── THE INPUT

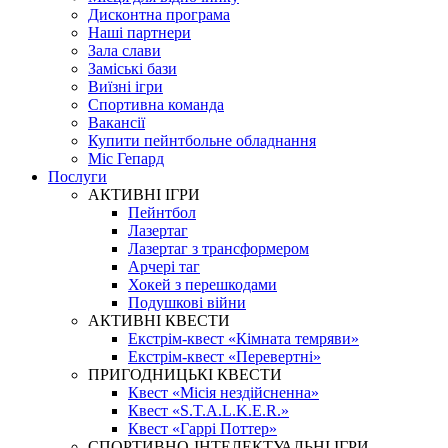
Дисконтна програма
Наші партнери
Зала слави
Заміські бази
Виїзні ігри
Спортивна команда
Вакансії
Купити пейнтбольне обладнання
Міс Гепард
Послуги
АКТИВНІ ІГРИ
Пейнтбол
Лазертаг
Лазертаг з трансформером
Арчері таг
Хокей з перешкодами
Подушкові війни
АКТИВНІ КВЕСТИ
Екстрім-квест «Кімната темряви»
Екстрім-квест «Перевертні»
ПРИГОДНИЦЬКІ КВЕСТИ
Квест «Місія нездійсненна»
Квест «S.T.A.L.K.E.R.»
Квест «Гаррі Поттер»
СПОРТИВНО-ІНТЕЛЕКТУАЛЬНІ ІГРИ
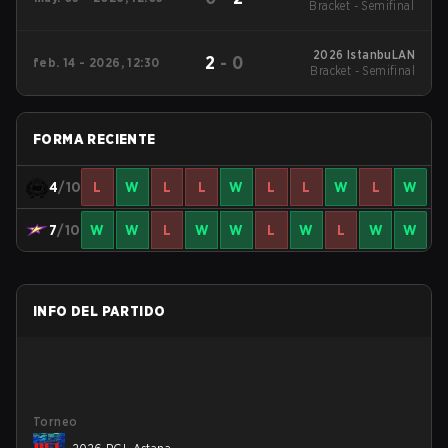
Bracket - Semifinal
2
2026 IstanbuLAN
2
-
0
feb. 14 - 2026, 12:30
Bracket - Semifinal
FORMA RECIENTE
4
/10
L
W
L
L
W
L
L
W
L
W
7
/10
W
W
L
W
W
L
W
L
W
W
INFO DEL PARTIDO
Torneo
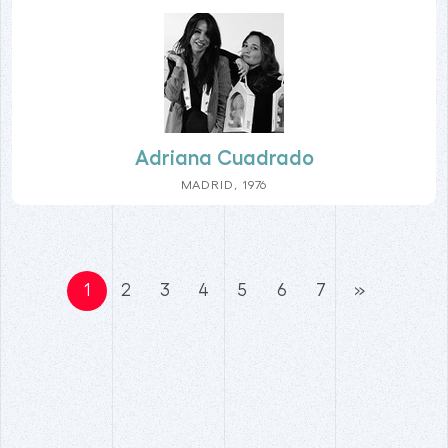
Adriana Cuadrado
MADRID, 1976
1
2
3
4
5
6
7
»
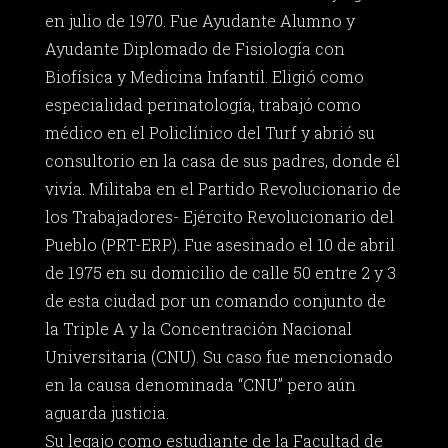
en julio de 1970. Fue Ayudante Alumno y
Ayudante Diplomado de Fisiología con
Biofísica y Medicina Infantil. Eligió como
especialidad perinatología, trabajó como
médico en el Policlínico del Turf y abrió su
consultorio en la casa de sus padres, donde él
vivía. Militaba en el Partido Revolucionario de
los Trabajadores- Ejército Revolucionario del
Pueblo (PRT-ERP). Fue asesinado el 10 de abril
de 1975 en su domicilio de calle 50 entre 2 y 3
de esta ciudad por un comando conjunto de
la Triple A y la Concentración Nacional
Universitaria (CNU). Su caso fue mencionado
en la causa denominada “CNU” pero aún
aguarda justicia.
Su legajo como estudiante de la Facultad de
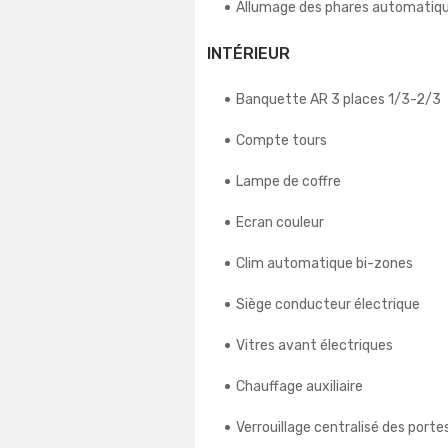
Allumage des phares automatiq
INTÉRIEUR
Banquette AR 3 places 1/3-2/3
Compte tours
Lampe de coffre
Ecran couleur
Clim automatique bi-zones
Siège conducteur électrique
Vitres avant électriques
Chauffage auxiliaire
Verrouillage centralisé des porte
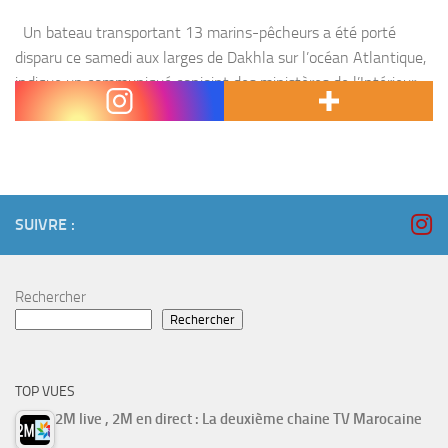
Un bateau transportant 13 marins-pêcheurs a été porté
disparu ce samedi aux larges de Dakhla sur l’océan Atlantique,
indique un communiqué conjoint des ministères de l’Intérieur
et de la Pêche, repris par la...
SUIVRE :
Rechercher
Rechercher
TOP VUES
2M live , 2M en direct : La deuxième chaine TV Marocaine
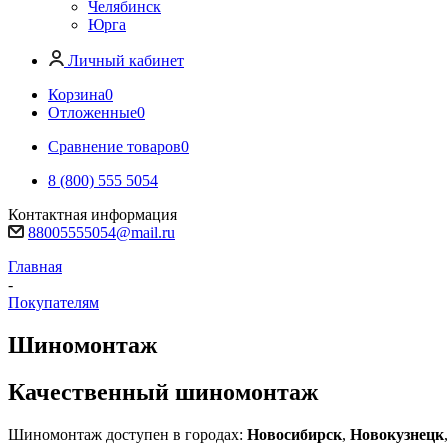
Челябинск
Юрга
Личный кабинет
Корзина
0
Отложенные
0
Сравнение товаров
0
8 (800) 555 5054
Контактная информация
88005555054@mail.ru
Главная
-
Покупателям
Шиномонтаж
Качественный шиномонтаж
Шиномонтаж доступен в городах:
Новосибирск
,
Новокузнецк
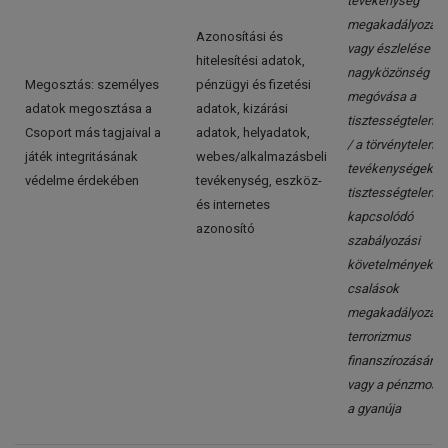
tevékenység
megakadályozás
Azonosítási és
vagy észlelése / a
hitelesítési adatok,
nagyközönség
Megosztás: személyes
pénzügyi és fizetési
megóvása a
adatok megosztása a
adatok, kizárási
tisztességtelensé
Csoport más tagjaival a
adatok, helyadatok,
/ a törvénytelen
játék integritásának
webes/alkalmazásbeli
tevékenységekhe
védelme érdekében
tevékenység, eszköz-
tisztességtelens
és internetes
kapcsolódó
azonosító
szabályozási
követelmények /
csalások
megakadályozása
terrorizmus
finanszírozásána
vagy a pénzmosá
a gyanúja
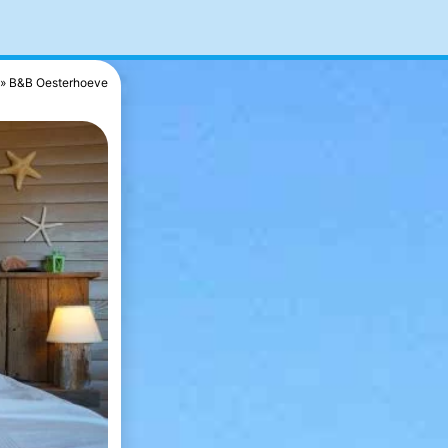
B&B Oesterhoeve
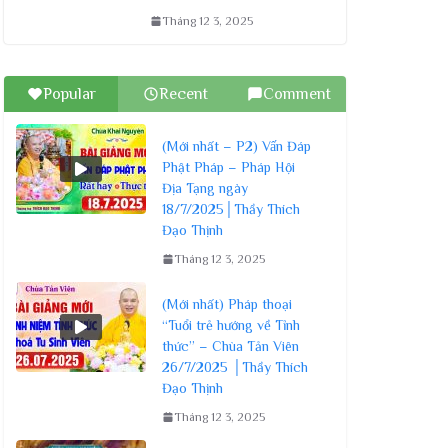
Tháng 12 3, 2025
Popular
Recent
Comment
(Mới nhất – P2) Vấn Đáp
Phật Pháp – Pháp Hội
Địa Tạng ngày
18/7/2025│Thầy Thích
Đạo Thịnh
Tháng 12 3, 2025
(Mới nhất) Pháp thoại
“Tuổi trẻ hướng về Tỉnh
thức” – Chùa Tản Viên
26/7/2025 │Thầy Thích
Đạo Thịnh
Tháng 12 3, 2025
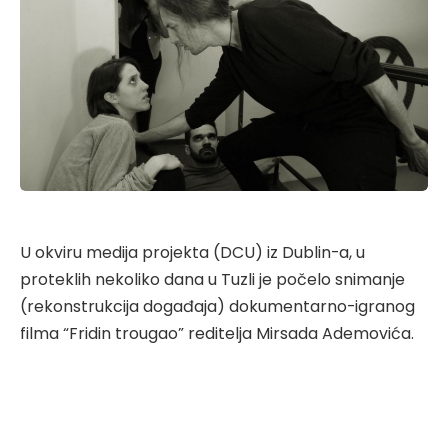
U okviru medija projekta (DCU) iz Dublin-a, u
proteklih nekoliko dana u Tuzli je počelo snimanje
(rekonstrukcija događaja) dokumentarno-igranog
filma “Fridin trougao” reditelja Mirsada Ademovića.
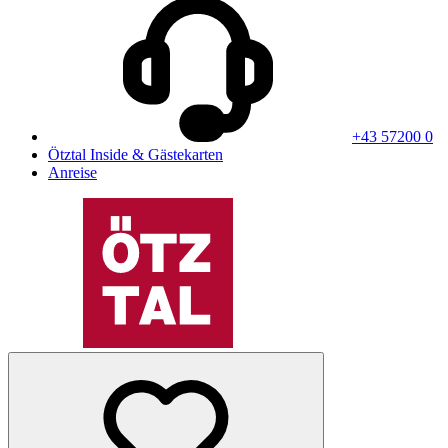
+43 57200 0
Ötztal Inside & Gästekarten
Anreise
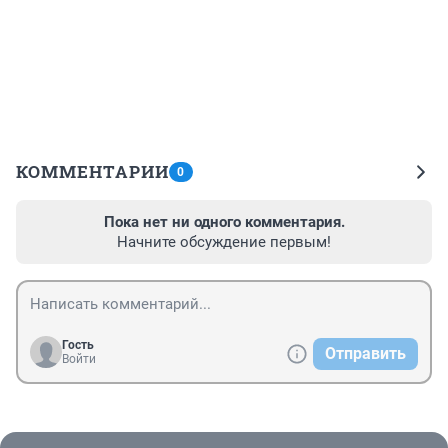
КОММЕНТАРИИ
0
Пока нет ни одного комментария.
Начните обсуждение первым!
Гость
Отправить
Войти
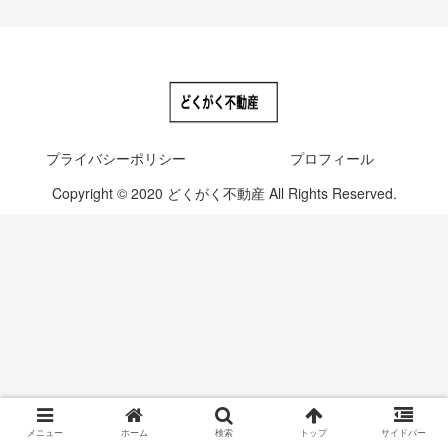
プライバシーポリシー
プロフィール
Copyright © 2020 どくがく不動産 All Rights Reserved.
メニュー
ホーム
検索
トップ
サイドバー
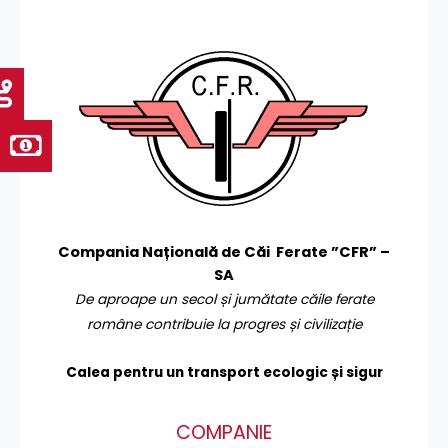
Compania Națională de Căi Ferate ”CFR” –
SA
De aproape un secol și jumătate căile ferate
române contribuie la progres și civilizație
Calea pentru un transport
ecologic și sigur
COMPANIE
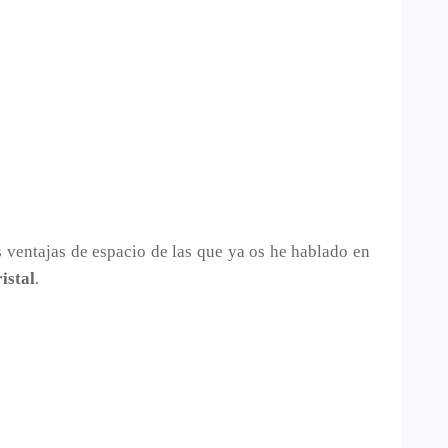
s ventajas de espacio de las que ya os he hablado en
ristal
.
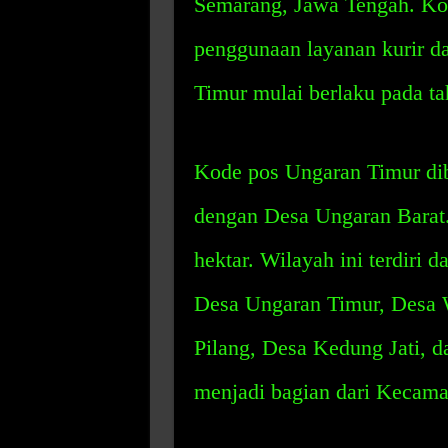
Semarang, Jawa Tengah. Ko
penggunaan layanan kurir d
Timur mulai berlaku pada t
Kode pos Ungaran Timur dib
dengan Desa Ungaran Barat. 
hektar. Wilayah ini terdiri d
Desa Ungaran Timur, Desa 
Pilang, Desa Kedung Jati, 
menjadi bagian dari Kecama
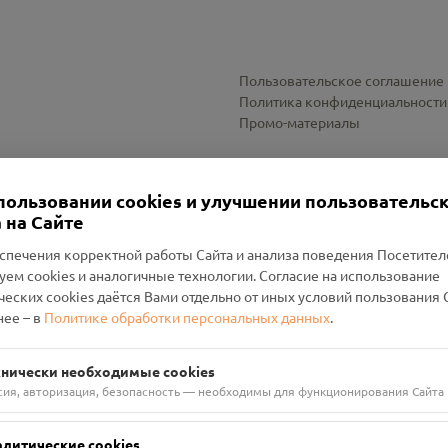
Пользовательское соглашение
Политика конфиденциальности
Промо-материалы
Настройки cookies
пользовании cookies и улучшении пользовательс
 на Сайте
спечения корректной работы Сайта и анализа поведения Посетите
уем cookies и аналогичные технологии. Согласие на использование
оленский Проект Помним»
ческих cookies даётся Вами отдельно от иных условий пользования 
ее – в
Политике обработки персональных данных
.
н Руднянский, г. Рудня, улица Западная, д. 26А, пом. 18
ФА-БАНК"
хнически необходимые cookies
сия, авторизация, безопасность — необходимы для функционирования Сайта
алитические cookies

────

### EXERCISE GOAL:
Set down all of the entries exactly. Leave the pictures out.

### OUTPUT OF THE TASK:
Дисконтна програма
Наші партнери
Зала слави
Заміські бази
Виїзні ігри
Спортивна команда
Вакансії
Купити пейнтбольне обладнання
Міс Гепард
Послуги
АКТИВНІ ІГРИ
Пейнтбол
Лазертаг
Лазертаг з трансформером
Арчері таг
Хокей з перешкодами
Подушкові війни
АКТИВНІ КВЕСТИ
Екстрім-квест «Кімната темряви»
Екстрім-квест «Перевертні»
ПРИГОДНИЦЬКІ КВЕСТИ
Квест «Місія нездійсненна»
Квест «S.T.A.L.K.E.R.»
Квест «Гаррі Поттер»
СПОРТИВНО-ІНТЕЛЕКТУАЛЬНІ ІГРИ
Bracket - Semifinal
2
2026 IstanbuLAN
2
-
0
feb. 14 - 2026, 12:30
Bracket - Semifinal
FORMA RECIENTE
4
/10
L
W
L
L
W
L
L
W
L
W
7
/10
W
W
L
W
W
L
W
L
W
W
INFO DEL PARTIDO
Torneo
Adriana Cuadrado
MADRID, 1976
1
2
3
4
5
6
7
»
en julio de 1970. Fue Ayudante Alumno y
Ayudante Diplomado de Fisiología con
Biofísica y Medicina Infantil. Eligió como
especialidad perinatología, trabajó como
médico en el Policlínico del Turf y abrió su
consultorio en la casa de sus padres, donde él
vivía. Militaba en el Partido Revolucionario de
los Trabajadores- Ejército Revolucionario del
Pueblo (PRT-ERP). Fue asesinado el 10 de abril
de 1975 en su domicilio de calle 50 entre 2 y 3
de esta ciudad por un comando conjunto de
la Triple A y la Concentración Nacional
Universitaria (CNU). Su caso fue mencionado
en la causa denominada “CNU” pero aún
aguarda justicia.
Su legajo como estudiante de la Facultad de
Allumage des phares automatiq
INTÉRIEUR
Banquette AR 3 places 1/3-2/3
Compte tours
Lampe de coffre
Ecran couleur
Clim automatique bi-zones
Siège conducteur électrique
Vitres avant électriques
Chauffage auxiliaire
Verrouillage centralisé des porte
Un bateau transportant 13 marins-pêcheurs a été porté
disparu ce samedi aux larges de Dakhla sur l’océan Atlantique,
indique un communiqué conjoint des ministères de l’Intérieur
et de la Pêche, repris par la...
SUIVRE :
Rechercher
Rechercher
TOP VUES
2M live , 2M en direct : La deuxième chaine TV Marocaine
Челябинск
Юрга
Личный кабинет
Корзина
0
Отложенные
0
Сравнение товаров
0
8 (800) 555 5054
Контактная информация
88005555054@mail.ru
Главная
-
Покупателям
Шиномонтаж
Качественный шиномонтаж
Шиномонтаж доступен в городах:
Новосибирск
,
Новокузнецк
tevékenység
megakadályozás
Azonosítási és
vagy észlelése / a
hitelesítési adatok,
nagyközönség
Megosztás: személyes
pénzügyi és fizetési
megóvása a
adatok megosztása a
adatok, kizárási
tisztességtelensé
Csoport más tagjaival a
adatok, helyadatok,
/ a törvénytelen
játék integritásának
webes/alkalmazásbeli
tevékenységekhe
védelme érdekében
tevékenység, eszköz-
tisztességtelens
és internetes
kapcsolódó
azonosító
szabályozási
követelmények /
csalások
megakadályozása
terrorizmus
finanszírozásána
vagy a pénzmosá
a gyanúja
B&B Oesterhoeve
Tháng 12 3, 2025
Popular
Recent
Comment
(Mới nhất – P2) Vấn Đáp
Phật Pháp – Pháp Hội
Địa Tạng ngày
18/7/2025│Thầy Thích
Đạo Thịnh
Tháng 12 3, 2025
(Mới nhất) Pháp thoại
“Tuổi trẻ hướng về Tỉnh
thức” – Chùa Tản Viên
26/7/2025 │Thầy Thích
Đạo Thịnh
Tháng 12 3, 2025
U okviru medija projekta (DCU) iz Dublin-a, u
proteklih nekoliko dana u Tuzli je počelo snimanje
(rekonstrukcija događaja) dokumentarno-igranog
filma “Fridin trougao” reditelja Mirsada Ademovića.
+43 57200 0
Ötztal Inside & Gästekarten
Anreise
КОММЕНТАРИИ
0
Пока нет ни одного комментария.
Начните обсуждение первым!
Гость
Отправить
Войти
プライバシーポリシー
プロフィール
Copyright © 2020 どくがく不動産 All Rights Reserved.
メニュー
ホーム
検索
トップ
サイドバー
Compania Națională de Căi Ferate ”CFR” –
SA
De aproape un secol și jumătate căile ferate
române contribuie la progres și civilizație
Calea pentru un transport
ecologic și sigur
COMPANIE
s ventajas de espacio de las que ya os he hablado en
ristal
.
Semarang, Jawa Tengah. Ko
penggunaan layanan kurir d
Timur mulai berlaku pada t
Kode pos Ungaran Timur dib
dengan Desa Ungaran Barat. 
hektar. Wilayah ini terdiri d
Desa Ungaran Timur, Desa 
Pilang, Desa Kedung Jati, 
menjadi bagian dari Kecama
Пользовательское соглашение
Политика конфиденциальности
Промо-материалы
Настройки cookies
пользовании cookies и улучшении пользовательс
 на Сайте
спечения корректной работы Сайта и анализа поведения Посетите
уем cookies и аналогичные технологии. Согласие на использование
оленский Проект Помним»
ческих cookies даётся Вами отдельно от иных условий пользования 
ее – в
Политике обработки персональных данных
.
н Руднянский, г. Рудня, улица Западная, д. 26А, пом. 18
ФА-БАНК"
хнически необходимые cookies
сия, авторизация, безопасность — необходимы для функционирования Сайта
алитические cookies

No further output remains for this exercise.